EXERCISE GOAL. Your reply should hold exactly the lines from the one that contains "documentazione necessaria. Mentre" through the end of the data. Repeat them word for word.

BEGIN DATA PROVIDED

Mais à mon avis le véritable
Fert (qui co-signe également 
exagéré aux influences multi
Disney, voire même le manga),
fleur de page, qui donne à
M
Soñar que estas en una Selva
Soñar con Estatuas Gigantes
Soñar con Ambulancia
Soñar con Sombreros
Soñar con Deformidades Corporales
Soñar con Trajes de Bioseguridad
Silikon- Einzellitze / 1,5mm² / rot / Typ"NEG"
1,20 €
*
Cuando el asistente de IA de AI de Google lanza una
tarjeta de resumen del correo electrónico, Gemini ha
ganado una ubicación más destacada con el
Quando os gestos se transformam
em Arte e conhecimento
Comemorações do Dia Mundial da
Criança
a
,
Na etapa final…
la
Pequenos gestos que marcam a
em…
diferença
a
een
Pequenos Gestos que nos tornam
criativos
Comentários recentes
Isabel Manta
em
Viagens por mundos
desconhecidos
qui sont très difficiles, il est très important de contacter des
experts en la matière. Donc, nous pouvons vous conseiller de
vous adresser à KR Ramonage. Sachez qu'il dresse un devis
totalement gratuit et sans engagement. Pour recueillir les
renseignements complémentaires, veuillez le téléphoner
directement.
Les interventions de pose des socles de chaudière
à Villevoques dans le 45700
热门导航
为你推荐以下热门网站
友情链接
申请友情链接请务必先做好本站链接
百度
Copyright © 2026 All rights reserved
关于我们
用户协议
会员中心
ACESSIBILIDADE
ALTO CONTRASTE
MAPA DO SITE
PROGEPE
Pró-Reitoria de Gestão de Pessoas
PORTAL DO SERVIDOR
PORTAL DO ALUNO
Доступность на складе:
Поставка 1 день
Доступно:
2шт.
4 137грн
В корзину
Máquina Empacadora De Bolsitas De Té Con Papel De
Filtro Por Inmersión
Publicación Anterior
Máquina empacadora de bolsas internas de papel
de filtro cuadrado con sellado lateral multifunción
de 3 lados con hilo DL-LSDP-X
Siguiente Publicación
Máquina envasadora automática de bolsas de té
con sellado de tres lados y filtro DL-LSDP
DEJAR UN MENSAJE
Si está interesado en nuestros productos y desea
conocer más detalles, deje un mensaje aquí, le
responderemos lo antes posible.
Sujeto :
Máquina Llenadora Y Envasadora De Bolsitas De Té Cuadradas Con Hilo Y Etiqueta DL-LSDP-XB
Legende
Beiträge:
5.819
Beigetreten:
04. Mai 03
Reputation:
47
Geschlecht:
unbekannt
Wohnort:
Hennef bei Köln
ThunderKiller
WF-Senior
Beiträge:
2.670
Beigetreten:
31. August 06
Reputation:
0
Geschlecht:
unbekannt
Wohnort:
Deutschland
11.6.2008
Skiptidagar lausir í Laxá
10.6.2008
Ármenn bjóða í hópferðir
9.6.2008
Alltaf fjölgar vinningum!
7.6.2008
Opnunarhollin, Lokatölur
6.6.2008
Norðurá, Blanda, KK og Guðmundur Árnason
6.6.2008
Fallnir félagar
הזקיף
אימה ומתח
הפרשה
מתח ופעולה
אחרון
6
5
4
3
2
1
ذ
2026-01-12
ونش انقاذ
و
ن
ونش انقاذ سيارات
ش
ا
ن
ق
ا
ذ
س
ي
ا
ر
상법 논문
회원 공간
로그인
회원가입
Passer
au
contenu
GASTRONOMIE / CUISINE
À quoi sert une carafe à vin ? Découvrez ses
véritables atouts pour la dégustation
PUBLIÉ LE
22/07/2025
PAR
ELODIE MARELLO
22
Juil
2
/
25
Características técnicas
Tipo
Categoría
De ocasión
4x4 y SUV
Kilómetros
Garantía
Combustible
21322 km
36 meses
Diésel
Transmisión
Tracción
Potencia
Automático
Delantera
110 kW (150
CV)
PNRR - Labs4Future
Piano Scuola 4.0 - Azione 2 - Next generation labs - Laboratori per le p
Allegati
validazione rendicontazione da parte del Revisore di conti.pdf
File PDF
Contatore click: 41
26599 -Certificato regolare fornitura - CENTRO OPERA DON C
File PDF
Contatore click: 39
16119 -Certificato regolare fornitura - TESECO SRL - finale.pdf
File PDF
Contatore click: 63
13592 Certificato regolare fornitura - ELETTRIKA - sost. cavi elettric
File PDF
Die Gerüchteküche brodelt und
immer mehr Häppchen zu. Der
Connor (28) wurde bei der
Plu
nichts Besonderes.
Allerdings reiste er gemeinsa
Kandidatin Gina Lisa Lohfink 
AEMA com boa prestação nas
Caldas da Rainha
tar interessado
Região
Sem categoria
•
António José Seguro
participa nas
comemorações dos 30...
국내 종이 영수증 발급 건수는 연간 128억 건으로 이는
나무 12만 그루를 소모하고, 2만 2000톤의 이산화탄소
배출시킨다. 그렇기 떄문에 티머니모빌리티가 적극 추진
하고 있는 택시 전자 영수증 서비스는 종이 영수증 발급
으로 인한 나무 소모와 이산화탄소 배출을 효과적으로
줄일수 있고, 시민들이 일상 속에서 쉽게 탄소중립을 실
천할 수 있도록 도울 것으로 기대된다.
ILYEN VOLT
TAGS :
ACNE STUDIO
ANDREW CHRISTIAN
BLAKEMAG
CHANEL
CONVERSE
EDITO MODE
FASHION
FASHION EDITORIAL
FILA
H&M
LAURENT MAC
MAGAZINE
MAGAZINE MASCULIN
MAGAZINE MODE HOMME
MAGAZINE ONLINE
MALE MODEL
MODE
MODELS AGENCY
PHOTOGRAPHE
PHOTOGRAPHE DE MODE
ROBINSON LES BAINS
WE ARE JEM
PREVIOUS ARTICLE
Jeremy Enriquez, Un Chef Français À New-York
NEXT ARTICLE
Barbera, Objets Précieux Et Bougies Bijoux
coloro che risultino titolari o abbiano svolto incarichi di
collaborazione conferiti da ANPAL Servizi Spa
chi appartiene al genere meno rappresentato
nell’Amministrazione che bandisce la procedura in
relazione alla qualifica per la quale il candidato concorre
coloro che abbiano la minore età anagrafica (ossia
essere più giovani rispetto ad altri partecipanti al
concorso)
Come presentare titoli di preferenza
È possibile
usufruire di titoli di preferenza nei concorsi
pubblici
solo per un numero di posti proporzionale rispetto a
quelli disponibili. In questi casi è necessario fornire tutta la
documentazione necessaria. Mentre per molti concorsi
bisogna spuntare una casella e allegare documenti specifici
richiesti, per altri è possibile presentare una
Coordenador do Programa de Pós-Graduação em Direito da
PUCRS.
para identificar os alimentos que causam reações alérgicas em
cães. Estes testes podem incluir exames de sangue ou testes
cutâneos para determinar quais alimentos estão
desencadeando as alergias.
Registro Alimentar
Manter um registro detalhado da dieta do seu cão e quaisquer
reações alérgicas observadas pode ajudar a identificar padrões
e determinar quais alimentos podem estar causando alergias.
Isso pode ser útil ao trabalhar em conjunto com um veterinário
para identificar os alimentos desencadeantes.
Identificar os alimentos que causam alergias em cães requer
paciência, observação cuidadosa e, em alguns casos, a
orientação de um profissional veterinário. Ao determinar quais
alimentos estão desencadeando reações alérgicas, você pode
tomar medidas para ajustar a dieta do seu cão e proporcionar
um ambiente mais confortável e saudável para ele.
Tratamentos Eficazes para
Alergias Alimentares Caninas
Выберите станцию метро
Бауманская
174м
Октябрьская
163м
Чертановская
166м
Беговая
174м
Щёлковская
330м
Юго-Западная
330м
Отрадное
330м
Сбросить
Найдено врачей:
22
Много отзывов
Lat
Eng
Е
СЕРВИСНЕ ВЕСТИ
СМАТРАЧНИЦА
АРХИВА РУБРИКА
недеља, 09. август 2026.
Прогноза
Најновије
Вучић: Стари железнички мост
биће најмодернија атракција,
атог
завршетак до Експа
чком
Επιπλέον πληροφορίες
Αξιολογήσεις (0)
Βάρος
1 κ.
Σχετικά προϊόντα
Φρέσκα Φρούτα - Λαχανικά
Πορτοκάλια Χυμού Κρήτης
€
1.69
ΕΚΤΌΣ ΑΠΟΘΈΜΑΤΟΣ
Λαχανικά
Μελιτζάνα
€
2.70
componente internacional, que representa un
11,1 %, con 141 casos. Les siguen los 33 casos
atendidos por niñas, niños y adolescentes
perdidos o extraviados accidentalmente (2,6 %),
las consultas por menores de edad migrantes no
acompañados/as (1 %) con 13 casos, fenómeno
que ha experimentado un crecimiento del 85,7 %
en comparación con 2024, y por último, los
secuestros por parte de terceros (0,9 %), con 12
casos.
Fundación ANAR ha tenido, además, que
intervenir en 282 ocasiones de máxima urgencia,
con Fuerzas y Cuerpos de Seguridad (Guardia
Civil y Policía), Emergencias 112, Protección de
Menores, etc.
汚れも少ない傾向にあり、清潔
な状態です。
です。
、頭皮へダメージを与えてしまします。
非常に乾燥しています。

END DATA PROVIDED

WRITTEN ANSWER.
documentazione necessaria. Mentre per molti concorsi
bisogna spuntare una casella e allegare documenti specifici
richiesti, per altri è possibile presentare una
Coordenador do Programa de Pós-Graduação em Direito da
PUCRS.
para identificar os alimentos que causam reações alérgicas em
cães. Estes testes podem incluir exames de sangue ou testes
cutâneos para determinar quais alimentos estão
desencadeando as alergias.
Registro Alimentar
Manter um registro detalhado da dieta do seu cão e quaisquer
reações alérgicas observadas pode ajudar a identificar padrões
e determinar quais alimentos podem estar causando alergias.
Isso pode ser útil ao trabalhar em conjunto com um veterinário
para identificar os alimentos desencadeantes.
Identificar os alimentos que causam alergias em cães requer
paciência, observação cuidadosa e, em alguns casos, a
orientação de um profissional veterinário. Ao determinar quais
alimentos estão desencadeando reações alérgicas, você pode
tomar medidas para ajustar a dieta do seu cão e proporcionar
um ambiente mais confortável e saudável para ele.
Tratamentos Eficazes para
Alergias Alimentares Caninas
Выберите станцию метро
Бауманская
174м
Октябрьская
163м
Чертановская
166м
Беговая
174м
Щёлковская
330м
Юго-Западная
330м
Отрадное
330м
Сбросить
Найдено врачей:
22
Много отзывов
Lat
Eng
Е
СЕРВИСНЕ ВЕСТИ
СМАТРАЧНИЦА
АРХИВА РУБРИКА
недеља, 09. август 2026.
Прогноза
Најновије
Вучић: Стари железнички мост
биће најмодернија атракција,
атог
завршетак до Експа
чком
Επιπλέον πληροφορίες
Αξιολογήσεις (0)
Βάρος
1 κ.
Σχετικά προϊόντα
Φρέσκα Φρούτα - Λαχανικά
Πορτοκάλια Χυμού Κρήτης
€
1.69
ΕΚΤΌΣ ΑΠΟΘΈΜΑΤΟΣ
Λαχανικά
Μελιτζάνα
€
2.70
componente internacional, que representa un
11,1 %, con 141 casos. Les siguen los 33 casos
atendidos por niñas, niños y adolescentes
perdidos o extraviados accidentalmente (2,6 %),
las consultas por menores de edad migrantes no
acompañados/as (1 %) con 13 casos, fenómeno
que ha experimentado un crecimiento del 85,7 %
en comparación con 2024, y por último, los
secuestros por parte de terceros (0,9 %), con 12
casos.
Fundación ANAR ha tenido, además, que
intervenir en 282 ocasiones de máxima urgencia,
con Fuerzas y Cuerpos de Seguridad (Guardia
Civil y Policía), Emergencias 112, Protección de
Menores, etc.
汚れも少ない傾向にあり、清潔
な状態です。
です。
、頭皮へダメージを与えてしまします。
非常に乾燥しています。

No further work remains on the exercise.